Tuliskan semua seruan yang dimuat dalam rekomendasi UNESCO menurut teks tentang pendidikan multikultural di bawah ini.

**TEKS BACAAN**
^^^^^^^^

Secara historis, pendidikan multikultural sebagai sebuah konsep pada
awalnya sangat bias karena memiliki keterkaitan dengan perjuangan HAM
dari kelompok-kelompok marjinal di Amerika. Asal-usul pendidikan
multikultural acapkali bermuara pada gerakan sosial Afro-Amerika dan
kelompok kulit berwarna lain yang mengalami diskriminasi di
lembaga-lembaga publik, salah satunya adalah lembaga pendidikan.
Konsep pendidikan multikultural menjadi komitmen global sejalan dengan
rekomendasi UNESCO, Oktober 1994 di Jenewa. Rekomendasi UNESCO
tersebut memuat empat seruan, meliputi; (1) pendidikan seyogyanya
mengembangkan kesadaran untuk memahami dan menerima sistem nilai dalam
kebhinnekaan pribadi, jenis kelamin, ras, etnik, dan kultur; (2)
pendidikan seyogyanya mendorong konvergensi gagasan yang memperkokoh
perdamaian, persaudaraan dan solidaritas dalam masyarakat; (3)
pendidikan seyogyanya membangun kesadaran untuk menyelesaikan konflik
secara damai; dan (4) pendidikan seyogyanya meningkatkan pengembangan
kualitas toleransi dan kemauan untuk berbagi secara mendalam.
Dalam perkembangannya, konsep pendidikan multikultural pun menyebar ke
wilayah di luar Amerika, khususnya di negara yang memiliki kebhinekaan
etnik, ras, agama dan kultural seperti Indonesia. Dewasa ini,
pendidikan multikultural juga mencakup gagasan pluralisme-kultural;
yang memberi ruang kajian bagi pemahaman dan penghargaan budaya dalam
keberagaman kelompok masyarakat.
Paradigma bahwa pendidikan multikultural memberikan kebermanfaatan
untuk membangun kohesifitas, soliditas dan intimitas antar etnik, ras,
agama, dan budaya telah memberikan dorongan bagi lembaga pendidikan
nasional untuk ’sudi’ menanamkan kesadaran kepada siswa untuk
menghargai orang, budaya, dan agama, lain. Harapannya, pendidikan yang
berwawasan multikultural akan membantu siswa memahami dan menghargai
orang lain yang berbeda suku, budaya dan kepribadian.

^^^^^^^^

**BAHAN YANG DIAMBIL**
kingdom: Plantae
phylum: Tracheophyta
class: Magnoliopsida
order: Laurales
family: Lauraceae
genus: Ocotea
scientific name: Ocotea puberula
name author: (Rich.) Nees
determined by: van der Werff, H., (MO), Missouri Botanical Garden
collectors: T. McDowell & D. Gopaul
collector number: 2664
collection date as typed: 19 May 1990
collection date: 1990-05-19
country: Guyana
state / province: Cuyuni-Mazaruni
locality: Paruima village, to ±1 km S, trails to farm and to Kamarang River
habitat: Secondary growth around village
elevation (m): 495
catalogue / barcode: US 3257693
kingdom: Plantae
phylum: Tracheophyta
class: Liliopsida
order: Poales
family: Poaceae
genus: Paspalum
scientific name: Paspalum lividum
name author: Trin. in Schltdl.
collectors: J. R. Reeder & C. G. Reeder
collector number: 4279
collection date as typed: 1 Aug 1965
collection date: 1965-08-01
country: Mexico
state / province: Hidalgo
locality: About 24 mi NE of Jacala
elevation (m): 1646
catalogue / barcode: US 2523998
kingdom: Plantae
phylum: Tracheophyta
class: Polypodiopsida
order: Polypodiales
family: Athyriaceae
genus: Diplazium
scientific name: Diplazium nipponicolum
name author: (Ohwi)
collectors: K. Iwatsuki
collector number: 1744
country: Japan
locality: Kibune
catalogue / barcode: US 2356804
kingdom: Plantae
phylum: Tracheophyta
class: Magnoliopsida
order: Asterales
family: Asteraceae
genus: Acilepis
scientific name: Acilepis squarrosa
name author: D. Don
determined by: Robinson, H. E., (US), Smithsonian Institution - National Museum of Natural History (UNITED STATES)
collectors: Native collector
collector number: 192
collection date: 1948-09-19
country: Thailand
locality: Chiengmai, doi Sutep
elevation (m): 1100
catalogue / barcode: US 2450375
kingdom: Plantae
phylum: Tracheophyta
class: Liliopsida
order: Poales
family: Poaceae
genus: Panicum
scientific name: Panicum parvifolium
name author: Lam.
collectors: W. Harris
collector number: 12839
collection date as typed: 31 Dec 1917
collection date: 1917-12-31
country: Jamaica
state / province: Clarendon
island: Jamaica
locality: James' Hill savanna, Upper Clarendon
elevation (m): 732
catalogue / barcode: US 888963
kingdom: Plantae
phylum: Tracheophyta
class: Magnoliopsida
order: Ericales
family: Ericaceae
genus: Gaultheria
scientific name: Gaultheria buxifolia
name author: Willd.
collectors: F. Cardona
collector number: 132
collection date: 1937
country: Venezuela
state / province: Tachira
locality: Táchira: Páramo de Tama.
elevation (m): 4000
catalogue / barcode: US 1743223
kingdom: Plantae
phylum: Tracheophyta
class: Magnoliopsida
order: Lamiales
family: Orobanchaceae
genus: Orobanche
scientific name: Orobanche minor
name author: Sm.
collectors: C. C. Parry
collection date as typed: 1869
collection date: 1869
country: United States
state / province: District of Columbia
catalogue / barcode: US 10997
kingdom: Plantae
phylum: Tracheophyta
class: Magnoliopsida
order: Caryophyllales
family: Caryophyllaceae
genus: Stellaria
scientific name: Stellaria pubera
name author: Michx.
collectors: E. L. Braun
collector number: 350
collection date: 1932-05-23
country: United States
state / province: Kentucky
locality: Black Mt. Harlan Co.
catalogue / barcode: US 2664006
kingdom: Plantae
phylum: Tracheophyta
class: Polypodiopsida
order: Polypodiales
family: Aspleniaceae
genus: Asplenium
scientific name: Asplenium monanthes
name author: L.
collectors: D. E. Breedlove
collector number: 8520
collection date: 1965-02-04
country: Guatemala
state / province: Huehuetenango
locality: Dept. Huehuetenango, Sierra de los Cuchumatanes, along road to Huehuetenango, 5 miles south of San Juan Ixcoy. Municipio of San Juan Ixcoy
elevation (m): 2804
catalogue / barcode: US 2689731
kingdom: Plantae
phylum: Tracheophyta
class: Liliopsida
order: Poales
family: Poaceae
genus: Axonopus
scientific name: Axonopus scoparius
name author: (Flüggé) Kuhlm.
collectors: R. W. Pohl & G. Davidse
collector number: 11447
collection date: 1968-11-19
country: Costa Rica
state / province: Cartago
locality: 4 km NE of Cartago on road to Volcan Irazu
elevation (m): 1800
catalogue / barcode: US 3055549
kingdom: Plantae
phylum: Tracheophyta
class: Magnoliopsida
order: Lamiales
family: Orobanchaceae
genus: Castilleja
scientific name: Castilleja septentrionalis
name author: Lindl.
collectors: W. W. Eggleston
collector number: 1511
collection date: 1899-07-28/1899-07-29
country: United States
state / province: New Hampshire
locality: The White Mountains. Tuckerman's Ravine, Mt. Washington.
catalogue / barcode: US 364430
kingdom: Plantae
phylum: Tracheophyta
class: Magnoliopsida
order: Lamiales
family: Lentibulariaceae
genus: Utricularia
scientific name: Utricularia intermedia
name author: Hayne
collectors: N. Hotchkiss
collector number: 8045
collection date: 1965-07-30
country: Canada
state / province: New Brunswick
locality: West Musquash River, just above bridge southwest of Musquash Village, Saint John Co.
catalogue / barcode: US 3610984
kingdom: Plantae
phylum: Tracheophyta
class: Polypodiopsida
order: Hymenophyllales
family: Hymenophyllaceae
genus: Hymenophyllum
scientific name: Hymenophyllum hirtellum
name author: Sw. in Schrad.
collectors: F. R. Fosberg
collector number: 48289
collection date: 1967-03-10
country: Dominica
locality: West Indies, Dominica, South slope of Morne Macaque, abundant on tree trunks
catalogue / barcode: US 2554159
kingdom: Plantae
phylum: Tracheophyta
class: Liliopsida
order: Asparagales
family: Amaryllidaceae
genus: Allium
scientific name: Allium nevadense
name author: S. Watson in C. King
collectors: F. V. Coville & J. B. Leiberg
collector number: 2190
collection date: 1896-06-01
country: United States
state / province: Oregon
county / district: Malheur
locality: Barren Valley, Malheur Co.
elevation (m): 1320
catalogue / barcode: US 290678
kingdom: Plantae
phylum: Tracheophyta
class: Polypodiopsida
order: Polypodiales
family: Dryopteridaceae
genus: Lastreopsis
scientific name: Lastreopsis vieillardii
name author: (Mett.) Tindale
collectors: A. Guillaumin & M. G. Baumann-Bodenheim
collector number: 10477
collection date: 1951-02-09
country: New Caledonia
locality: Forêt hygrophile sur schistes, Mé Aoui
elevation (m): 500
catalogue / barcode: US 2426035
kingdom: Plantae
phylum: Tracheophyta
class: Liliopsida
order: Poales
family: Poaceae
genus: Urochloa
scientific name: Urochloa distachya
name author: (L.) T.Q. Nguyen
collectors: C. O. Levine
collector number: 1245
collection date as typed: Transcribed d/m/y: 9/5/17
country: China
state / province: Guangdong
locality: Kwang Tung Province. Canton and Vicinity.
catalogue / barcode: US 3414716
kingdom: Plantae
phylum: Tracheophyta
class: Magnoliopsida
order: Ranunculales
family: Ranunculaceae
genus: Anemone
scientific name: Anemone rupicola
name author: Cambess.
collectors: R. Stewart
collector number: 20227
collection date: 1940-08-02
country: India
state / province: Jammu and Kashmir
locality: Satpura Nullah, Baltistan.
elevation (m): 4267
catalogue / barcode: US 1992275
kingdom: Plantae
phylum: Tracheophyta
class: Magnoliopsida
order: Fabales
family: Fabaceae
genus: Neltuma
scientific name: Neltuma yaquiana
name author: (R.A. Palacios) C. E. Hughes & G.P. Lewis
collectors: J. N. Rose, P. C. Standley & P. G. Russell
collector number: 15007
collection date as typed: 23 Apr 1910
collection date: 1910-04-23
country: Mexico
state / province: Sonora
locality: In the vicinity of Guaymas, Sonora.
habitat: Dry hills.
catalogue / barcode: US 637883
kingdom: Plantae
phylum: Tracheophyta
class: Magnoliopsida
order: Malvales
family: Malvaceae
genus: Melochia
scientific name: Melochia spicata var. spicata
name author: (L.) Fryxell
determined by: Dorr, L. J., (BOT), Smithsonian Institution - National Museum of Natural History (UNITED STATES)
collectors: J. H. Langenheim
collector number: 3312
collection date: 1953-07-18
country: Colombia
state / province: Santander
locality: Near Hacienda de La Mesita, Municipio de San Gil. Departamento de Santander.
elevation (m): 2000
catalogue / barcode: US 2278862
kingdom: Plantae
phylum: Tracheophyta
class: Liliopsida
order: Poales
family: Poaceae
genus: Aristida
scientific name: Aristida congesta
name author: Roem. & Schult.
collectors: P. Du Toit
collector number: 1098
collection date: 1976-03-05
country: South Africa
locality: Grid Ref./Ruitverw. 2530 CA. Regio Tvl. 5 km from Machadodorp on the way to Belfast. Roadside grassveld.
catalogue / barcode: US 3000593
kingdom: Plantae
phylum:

^^^^^^^^

**JAWABAN LATIHAN**
1. Pendidikan seyogyanya mengembangkan kesadaran untuk memahami dan menerima sistem nilai dalam kebhinnekaan pribadi, jenis kelamin, ras, etnik, dan kultur.
2. Pendidikan seyogyanya mendorong konvergensi gagasan yang memperkokoh perdamaian, persaudaraan dan solidaritas dalam masyarakat.
3. Pendidikan seyogyanya membangun kesadaran untuk menyelesaikan konflik secara damai.
4. Pendidikan seyogyanya meningkatkan pengembangan kualitas toleransi dan kemauan untuk berbagi secara mendalam.